The accusations thrown at the so-called global meat giants were mostly familiar. By raising and slaughtering chicken, pigs and cattle on a large scale – about eight billion chickens will be raised and killed this year in the US – these companies squeeze out family farmers, treat animals cruelly, create waste and air pollution, and feed their livestock antibiotics that, over time, put human health at risk and raise healthcare costs, at least according to their critics.
What’s more, these critics argue, is that the meat industry’s consolidation and power have been supported by government policy. Subsidized corn and soy reduce the price of meat. Bank loans to farmers are backstopped by the USDA’s Farm Service Agency. Government regulations make it harder to build and operate small-scale slaughterhouses.
And, most irritating to some critics, are the government-managed programs, financed by farmers and ranchers, that support marketing campaigns like "Beef: it’s what’s for dinner" or "Pork: the other white meat". These campaigns imply that all beef or all pork is alike, effectively blurring the lines between the big companies that produce commodity meat (some imported from overseas) and the small-scale ranchers who want to reach consumers who care about their humane or environmentally-friendly practices.
The concentration of power in the meat business was assailed by, among others, chicken farmers and cattle ranchers; Christopher Leonard, author of The Meat Racket: the Secret Takeover of America’s Food Business, which argues that big integrators like Tyson "keep farmers in a state of indebted servitude, living like modern-day sharecroppers on the ragged edge of bankruptcy". The morning’s keynote speaker was none other than Wayne Pacelle, the president and CEO of the Humane Society of the United States (HSUS), the nation’s largest animal protection organization.
When it comes to animal agriculture, Pacelle succinctly described the humane society’s four goals – "Less cruelty.

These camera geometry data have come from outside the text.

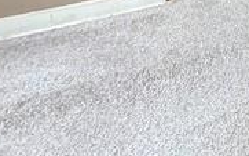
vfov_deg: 12.5
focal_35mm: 84
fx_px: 570
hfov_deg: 17.8
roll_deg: -0.1
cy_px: -207
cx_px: 488
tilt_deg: -7.4
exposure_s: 1/60
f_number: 2.2
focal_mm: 2.22
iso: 800
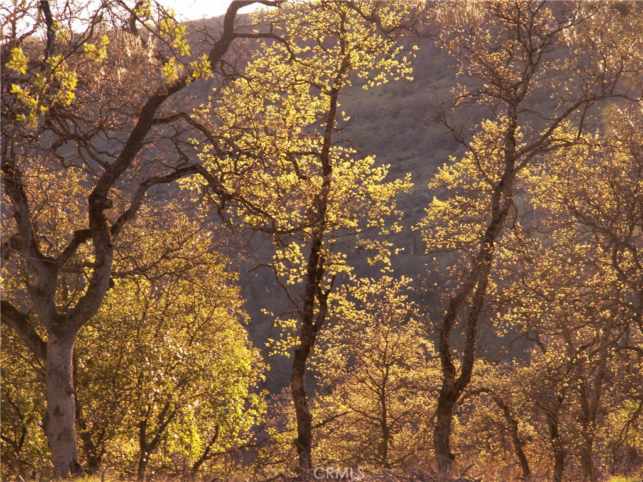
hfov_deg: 12.2
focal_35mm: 162
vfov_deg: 9.2
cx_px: 322
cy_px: 241
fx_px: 3009
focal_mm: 26.42
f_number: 5
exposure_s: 1/60
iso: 50
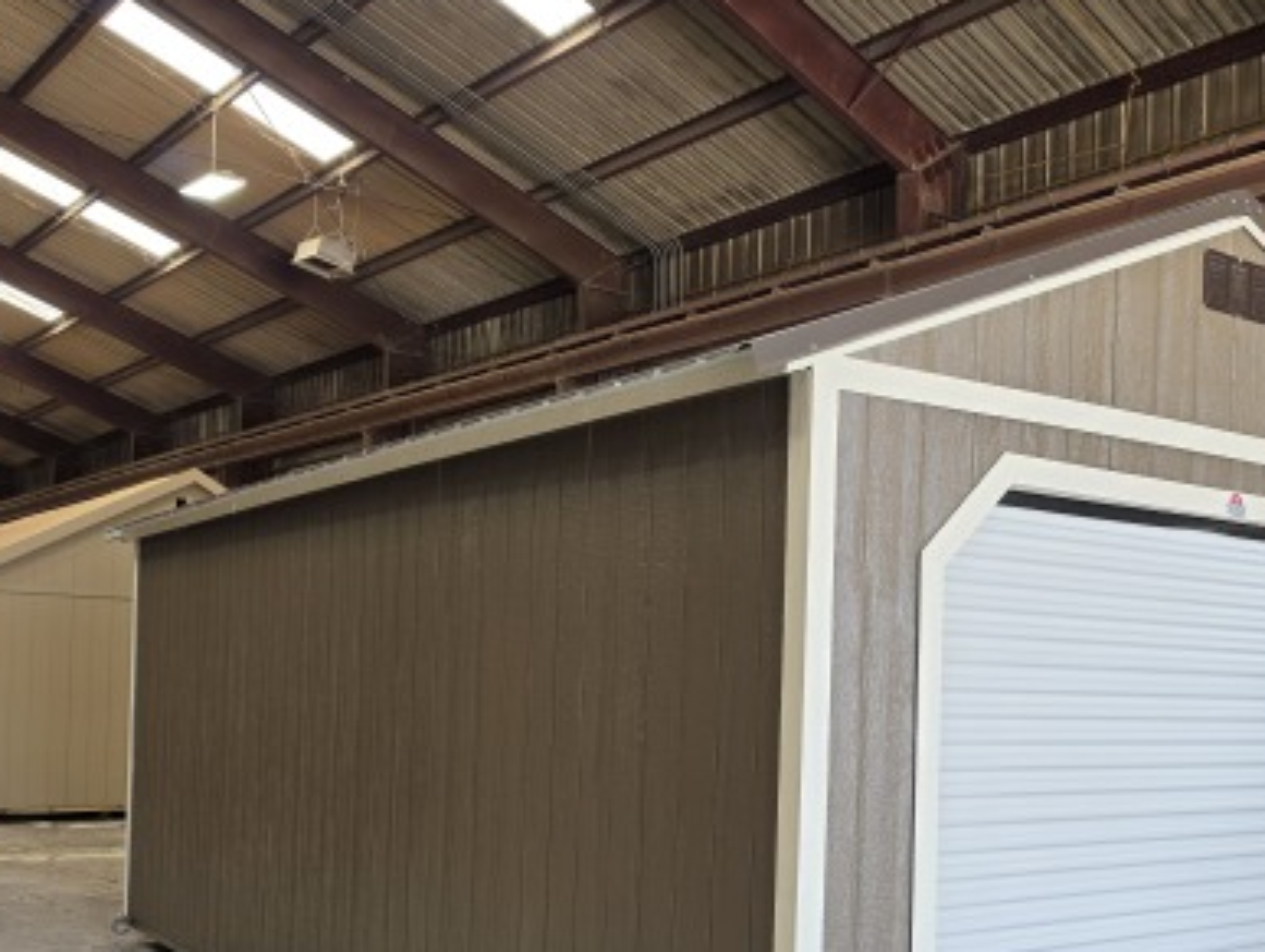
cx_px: 896
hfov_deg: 47.7
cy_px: 694
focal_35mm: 38
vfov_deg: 37.0
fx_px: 1390
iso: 40
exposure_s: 1/180
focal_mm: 6.5
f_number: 1.4
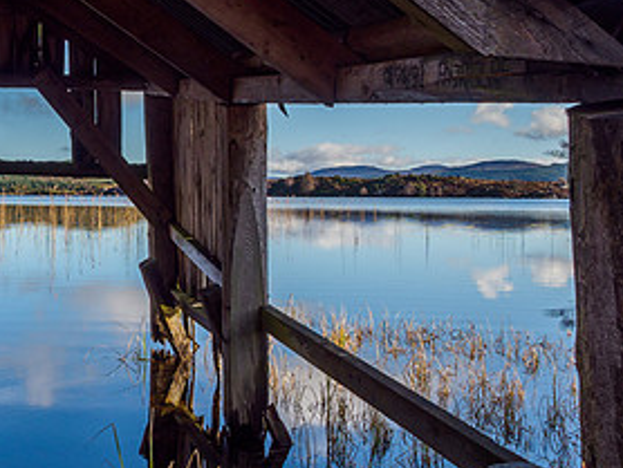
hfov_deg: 34.6
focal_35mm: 50
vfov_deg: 29.1
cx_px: -2
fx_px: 901
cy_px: 189
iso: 200
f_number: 7.1
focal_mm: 12
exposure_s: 1/125
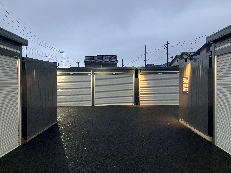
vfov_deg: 49.7
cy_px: 86
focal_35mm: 28
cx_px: 116
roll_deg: -0.3
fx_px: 187
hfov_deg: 63.4
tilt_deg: -0.9
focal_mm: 3.99
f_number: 1.8
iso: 320
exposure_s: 1/50
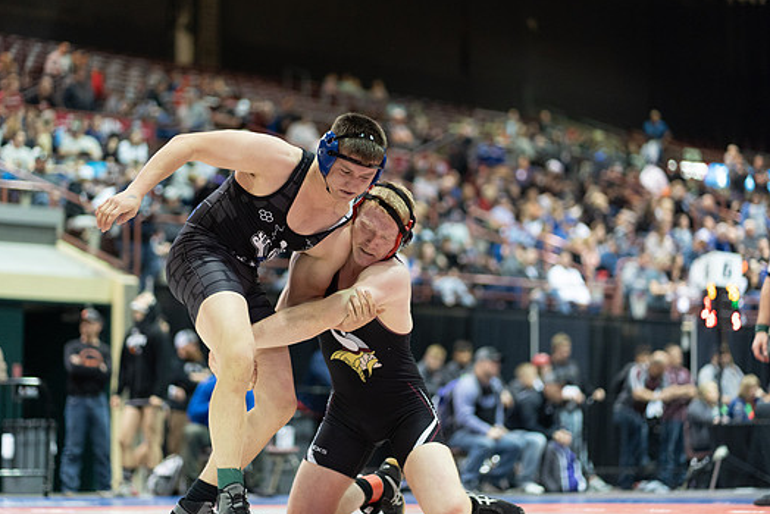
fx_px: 2012
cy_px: 253
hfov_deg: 21.7
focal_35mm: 94
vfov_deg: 14.6
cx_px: 351
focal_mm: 85
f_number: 1.8
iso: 2500
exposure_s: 1/500
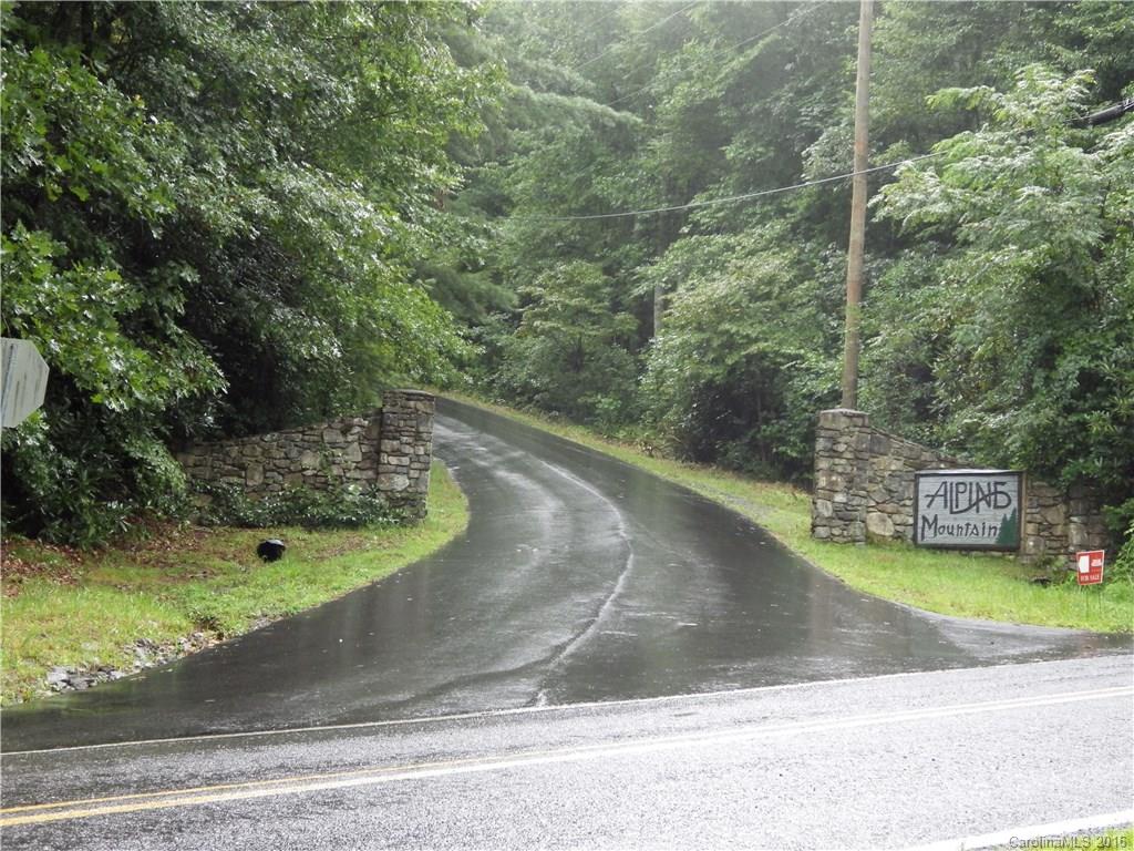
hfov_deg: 32.7
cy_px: 426
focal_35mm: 59
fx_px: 1933
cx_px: 567
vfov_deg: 24.8
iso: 320
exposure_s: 1/60
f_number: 4
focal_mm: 10.7
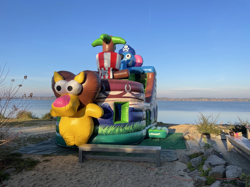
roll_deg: +0.2
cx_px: 125
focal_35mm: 26
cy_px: 94
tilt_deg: +3.8
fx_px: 188
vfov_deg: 53.1
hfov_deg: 67.3
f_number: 1.6
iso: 32
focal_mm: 4.2
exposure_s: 1/2053
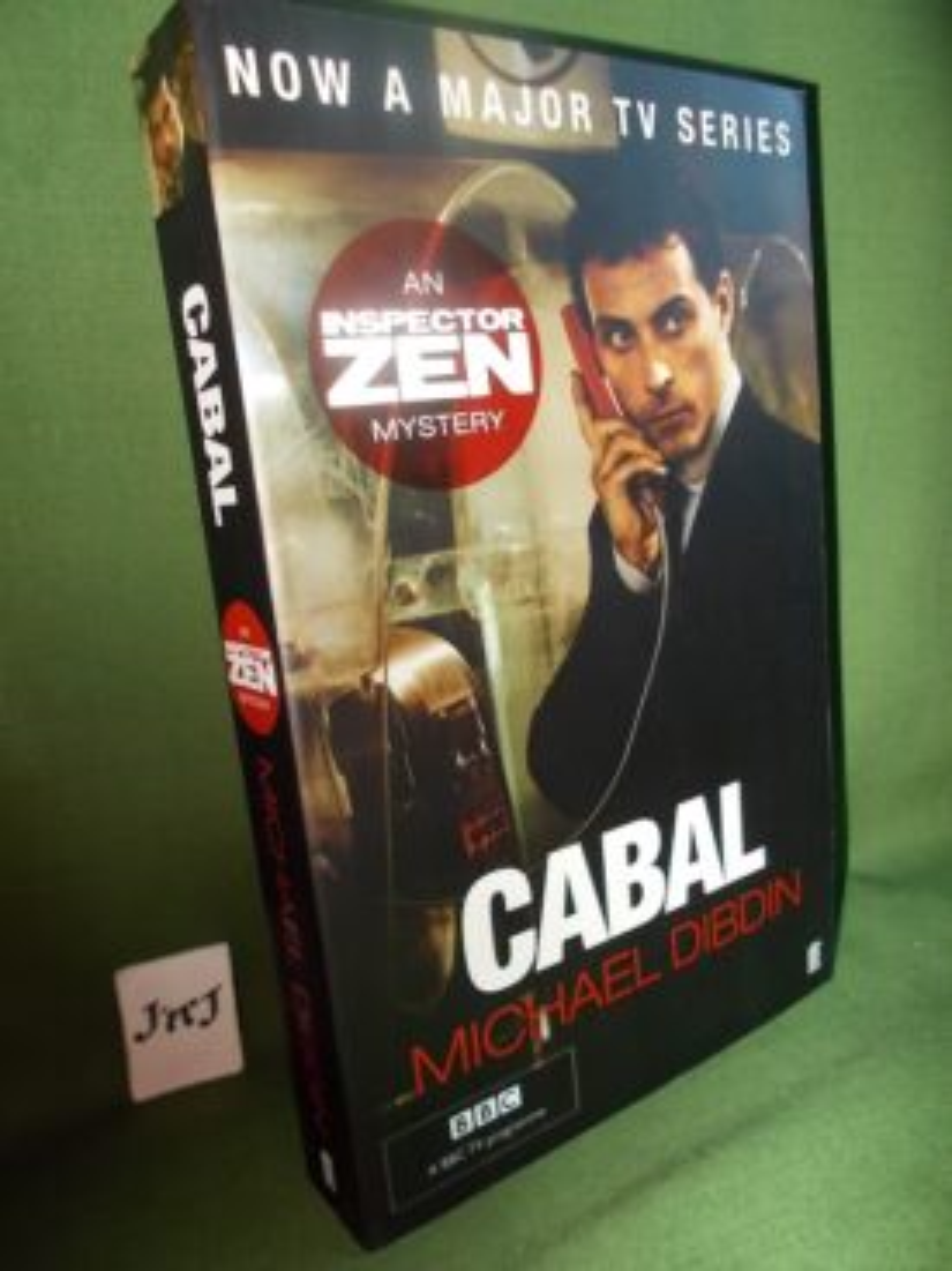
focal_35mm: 26
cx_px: 476
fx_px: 954
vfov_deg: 67.3
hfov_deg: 53.0
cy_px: 636
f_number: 3.2
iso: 200
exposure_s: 1/25
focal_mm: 4.6
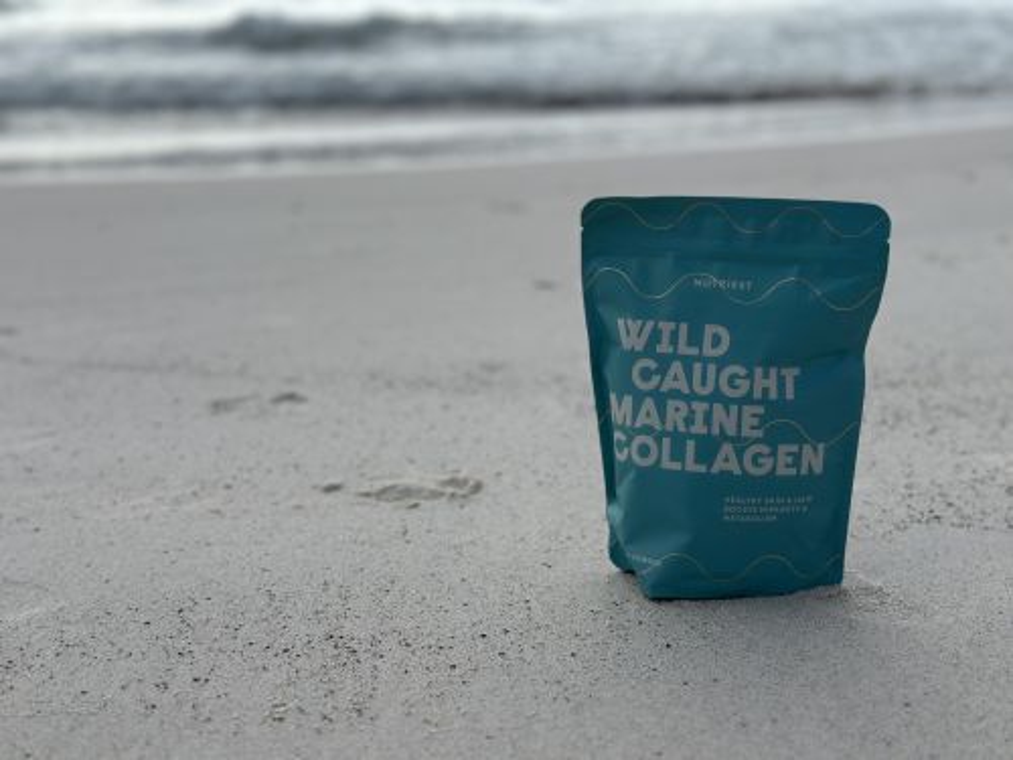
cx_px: 506
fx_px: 1405
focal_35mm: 48
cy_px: 380
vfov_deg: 30.3
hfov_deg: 39.7
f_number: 1.78
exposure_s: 1/6211
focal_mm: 6.86
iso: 100
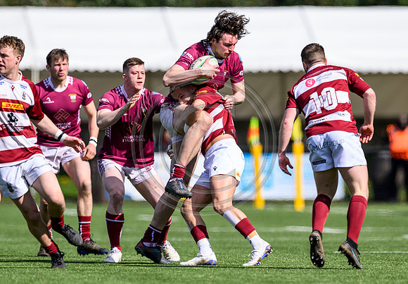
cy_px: 150
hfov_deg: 3.9
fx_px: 6047
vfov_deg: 2.7
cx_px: 234
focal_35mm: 527
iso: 200
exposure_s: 1/2000
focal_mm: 400
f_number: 4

More husbandry. Fewer animals. More farmers to care for them" – before elaborating on each.
Less cruelty: "We are deeply distressed by the industrialization of agriculture, where animals have been moved from outdoor settings where they can feel soil beneath their feet and the sun on their backs." Instead, they are "confined in cages and crates barely larger than their body".
More husbandry: "We want to value farmers who are actually farming, and tending to the animals." He quoted a farmer who told him that "the animals on his farm have just one bad day."
Fewer animals: "We can’t responsibly raise nine billion animals in this country for food." People should eat less beef and value it more.
More farmers: "What we’re trying to do is connect people to their food, to make responsible choices."
Although he is a vegan, Pacelle noted that HSUS has established state agriculture councils to support farmers and ranchers "who give proper care to their animals and promote environmentally sustainable agriculture".
Joining him, to that end, is Andrew Gunther (no relation), who directs an organization called Animal Welfare Approved that audits, certifies and supports farmers who meet what it describes as "the highest animal welfare standards", by raising animals outdoors on pasture or range.
Meat that passes the group’s standards is labeled as Animal Welfare Approved, thereby enabling consumers to distinguish between responsible farmers and "the large corporations that pretend to be farmers", says Gunther, a former Whole Foods executive.
To be sure, consumers have benefited from the industry consolidation because meat production is more efficient than ever. The inflation-adjusted price of chicken, for example, has fallen sharply in the last 25 years.
But those prices carry hidden costs, the critics say. As Dudley Butler, a former USDA official, put it: "We’ve drifted into a situation where we say, if a product’s cheaper, that’s OK, no matter what happens in the production chain."